FPSO Units. As at December 31, 2011, the Company was a party, as lessee, to capital leases on one FPSO unit, the Petrojarl Foinaven, and the topside production equipment for another FPSO unit, the Petrojarl Banff. However, prior to being acquired by Teekay, Teekay Petrojarl legally defeased its future charter obligations for these assets by making up-front, lump-sum payments to unrelated banks, which have assumed Teekay Petrojarl’s liability for making the remaining periodic payments due under the long-term charters (or Defeased Rental Payments) and termination payments under the leases.

 

The Defeased Rental Payments for the Petrojarl Foinaven were based on assumed Sterling LIBOR of 8% per annum. If actual interest rates are greater than 8% per annum, the Company receives rental rebates; if actual interest rates are less than 8% per annum, the Company is required to pay rentals in excess of the Defeased Rental Payments. For accounting purposes, this contract feature is an embedded derivative, and has been separated from the host contract and is separately accounted for as a derivative instrument.
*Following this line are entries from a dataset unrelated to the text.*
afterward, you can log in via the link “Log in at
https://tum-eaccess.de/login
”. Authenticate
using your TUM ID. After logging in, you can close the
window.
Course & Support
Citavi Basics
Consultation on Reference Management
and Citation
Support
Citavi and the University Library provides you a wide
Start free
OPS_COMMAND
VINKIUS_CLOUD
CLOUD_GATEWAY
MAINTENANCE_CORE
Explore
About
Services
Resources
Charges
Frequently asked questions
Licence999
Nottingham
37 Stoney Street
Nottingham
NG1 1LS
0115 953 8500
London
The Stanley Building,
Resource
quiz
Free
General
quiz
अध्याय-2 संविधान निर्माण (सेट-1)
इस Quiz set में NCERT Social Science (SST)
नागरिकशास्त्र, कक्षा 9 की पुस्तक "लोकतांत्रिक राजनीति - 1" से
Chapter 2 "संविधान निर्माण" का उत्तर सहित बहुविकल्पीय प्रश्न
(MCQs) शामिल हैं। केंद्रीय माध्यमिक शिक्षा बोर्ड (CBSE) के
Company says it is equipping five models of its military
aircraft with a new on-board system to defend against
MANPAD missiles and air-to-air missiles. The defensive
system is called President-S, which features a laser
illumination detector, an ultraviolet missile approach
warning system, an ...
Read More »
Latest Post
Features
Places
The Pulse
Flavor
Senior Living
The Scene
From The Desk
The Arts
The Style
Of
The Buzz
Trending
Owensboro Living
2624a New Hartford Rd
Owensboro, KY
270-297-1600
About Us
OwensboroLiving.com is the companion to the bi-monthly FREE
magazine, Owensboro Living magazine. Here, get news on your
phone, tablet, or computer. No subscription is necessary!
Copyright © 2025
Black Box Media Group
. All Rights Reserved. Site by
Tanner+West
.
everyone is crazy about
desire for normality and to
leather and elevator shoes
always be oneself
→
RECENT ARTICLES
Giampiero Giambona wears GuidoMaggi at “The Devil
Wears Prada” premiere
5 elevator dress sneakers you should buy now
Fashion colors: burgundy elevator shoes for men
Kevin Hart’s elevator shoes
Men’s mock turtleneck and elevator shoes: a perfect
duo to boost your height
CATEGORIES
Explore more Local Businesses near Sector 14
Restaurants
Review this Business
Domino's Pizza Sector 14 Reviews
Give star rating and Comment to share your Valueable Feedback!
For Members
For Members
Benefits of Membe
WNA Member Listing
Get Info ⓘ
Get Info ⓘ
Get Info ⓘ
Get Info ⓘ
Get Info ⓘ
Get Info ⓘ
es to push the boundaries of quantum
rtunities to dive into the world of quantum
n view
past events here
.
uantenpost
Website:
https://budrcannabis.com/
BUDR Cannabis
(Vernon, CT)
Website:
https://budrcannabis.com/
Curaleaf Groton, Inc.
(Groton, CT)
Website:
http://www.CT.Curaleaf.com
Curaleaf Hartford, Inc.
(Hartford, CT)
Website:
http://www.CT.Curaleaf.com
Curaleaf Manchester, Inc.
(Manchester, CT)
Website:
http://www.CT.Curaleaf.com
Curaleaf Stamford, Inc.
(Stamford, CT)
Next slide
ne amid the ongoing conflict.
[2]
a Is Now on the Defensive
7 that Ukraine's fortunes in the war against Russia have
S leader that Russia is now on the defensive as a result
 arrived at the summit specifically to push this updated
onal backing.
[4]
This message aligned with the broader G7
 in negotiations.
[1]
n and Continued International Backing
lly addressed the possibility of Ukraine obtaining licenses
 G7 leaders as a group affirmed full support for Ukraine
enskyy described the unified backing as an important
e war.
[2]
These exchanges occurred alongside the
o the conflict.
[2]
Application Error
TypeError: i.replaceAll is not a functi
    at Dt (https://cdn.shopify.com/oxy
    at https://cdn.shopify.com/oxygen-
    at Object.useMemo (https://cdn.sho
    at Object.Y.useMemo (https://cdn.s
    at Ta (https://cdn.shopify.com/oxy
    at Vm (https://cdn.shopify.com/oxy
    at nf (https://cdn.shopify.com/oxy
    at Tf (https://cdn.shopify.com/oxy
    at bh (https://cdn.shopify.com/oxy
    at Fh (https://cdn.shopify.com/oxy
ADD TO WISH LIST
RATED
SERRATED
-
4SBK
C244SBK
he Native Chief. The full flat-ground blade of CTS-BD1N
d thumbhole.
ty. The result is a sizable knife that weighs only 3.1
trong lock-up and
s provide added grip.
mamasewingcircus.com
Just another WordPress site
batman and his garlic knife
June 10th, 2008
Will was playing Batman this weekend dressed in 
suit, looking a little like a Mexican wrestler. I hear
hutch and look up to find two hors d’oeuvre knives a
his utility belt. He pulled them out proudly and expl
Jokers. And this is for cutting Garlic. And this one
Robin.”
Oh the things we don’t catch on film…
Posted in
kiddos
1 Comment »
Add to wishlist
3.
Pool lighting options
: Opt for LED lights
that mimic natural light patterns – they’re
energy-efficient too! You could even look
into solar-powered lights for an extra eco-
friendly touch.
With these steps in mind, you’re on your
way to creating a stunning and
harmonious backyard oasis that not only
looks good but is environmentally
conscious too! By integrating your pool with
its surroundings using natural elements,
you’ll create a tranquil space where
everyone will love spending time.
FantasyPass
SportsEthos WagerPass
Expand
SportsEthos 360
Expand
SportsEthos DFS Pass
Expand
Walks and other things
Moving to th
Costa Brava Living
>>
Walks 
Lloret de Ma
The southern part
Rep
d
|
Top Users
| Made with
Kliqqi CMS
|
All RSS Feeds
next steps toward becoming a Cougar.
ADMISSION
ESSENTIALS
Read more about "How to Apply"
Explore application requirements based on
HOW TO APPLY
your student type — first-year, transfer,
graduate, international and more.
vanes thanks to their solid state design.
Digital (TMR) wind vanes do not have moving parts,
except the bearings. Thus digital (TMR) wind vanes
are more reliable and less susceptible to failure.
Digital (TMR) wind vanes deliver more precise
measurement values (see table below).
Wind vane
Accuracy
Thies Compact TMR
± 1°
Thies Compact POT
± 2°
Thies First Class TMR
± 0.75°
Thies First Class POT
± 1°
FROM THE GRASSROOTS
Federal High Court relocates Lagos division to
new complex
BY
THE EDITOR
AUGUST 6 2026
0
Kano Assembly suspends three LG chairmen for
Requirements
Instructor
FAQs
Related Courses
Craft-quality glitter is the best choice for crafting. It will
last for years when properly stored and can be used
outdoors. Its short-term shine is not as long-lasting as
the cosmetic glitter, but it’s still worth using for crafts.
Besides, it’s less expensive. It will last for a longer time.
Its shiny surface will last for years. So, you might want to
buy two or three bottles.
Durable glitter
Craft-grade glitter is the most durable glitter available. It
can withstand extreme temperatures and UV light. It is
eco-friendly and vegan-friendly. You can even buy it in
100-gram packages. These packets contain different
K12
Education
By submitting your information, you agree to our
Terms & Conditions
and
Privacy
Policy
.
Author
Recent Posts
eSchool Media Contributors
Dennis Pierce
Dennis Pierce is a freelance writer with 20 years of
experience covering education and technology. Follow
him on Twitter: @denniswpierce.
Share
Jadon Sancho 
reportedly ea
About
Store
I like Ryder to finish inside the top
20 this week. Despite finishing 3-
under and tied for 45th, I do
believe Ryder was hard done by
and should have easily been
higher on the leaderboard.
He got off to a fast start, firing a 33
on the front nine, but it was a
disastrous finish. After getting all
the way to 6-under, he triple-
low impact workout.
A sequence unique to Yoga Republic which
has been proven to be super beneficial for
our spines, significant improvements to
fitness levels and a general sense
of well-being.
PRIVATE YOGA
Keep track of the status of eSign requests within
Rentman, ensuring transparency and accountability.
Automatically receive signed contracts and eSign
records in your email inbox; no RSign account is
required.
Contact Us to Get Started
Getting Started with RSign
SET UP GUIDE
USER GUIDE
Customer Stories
As is typical for these types of leasing arrangements, the Company has indemnified the lessors of the Petrojarl Foinaven for the tax consequence resulting from changes in tax laws or interpretation of such laws or adverse rulings by authorities and for fluctuations in actual interest rates from those assumed in the leases. The Company’s capital leases do not contain financial or restrictive covenants other than those relating to operation and maintenance of the vessels.

Restricted Cash

Under the terms of the capital leases for the RasGas II LNG Carriers, the Company is required to have on deposit with financial institutions an amount of cash that, together with interest earned on the deposits, will equal the remaining amounts owing under the leases. These cash deposits are restricted to being used for capital lease payments and have been fully funded primarily with term loans (see Note 8).

As at December 31, 2011 and 2010, the amount of restricted cash on deposit for the three RasGas II LNG Carriers was $479.1 million and $477.2 million, respectively. As at December 31, 2011 and 2010, the weighted-average interest rates earned on the deposits were 0.3% and 0.4%, respectively. These rates do not reflect the effect of related interest rate swaps (see Note 15).

The restricted cash relating to the Madrid Spirit was used to fund the purchase obligation relating to the capital lease in 2011. As at December 31, 2011 and December 31, 2010, the amount of restricted cash on deposit for the Madrid Spirit was nil and 61.7 million Euros ($82.6 million), respectively. As at December 31, 2011 and December 31, 2010, the weighted-average interest rates earned on these deposits were 5.0%.

The Company also maintains restricted cash deposits relating to certain term loans and other obligations, which totalled $21.1 million and $16.5 million as at December 31, 2011 and 2010, respectively.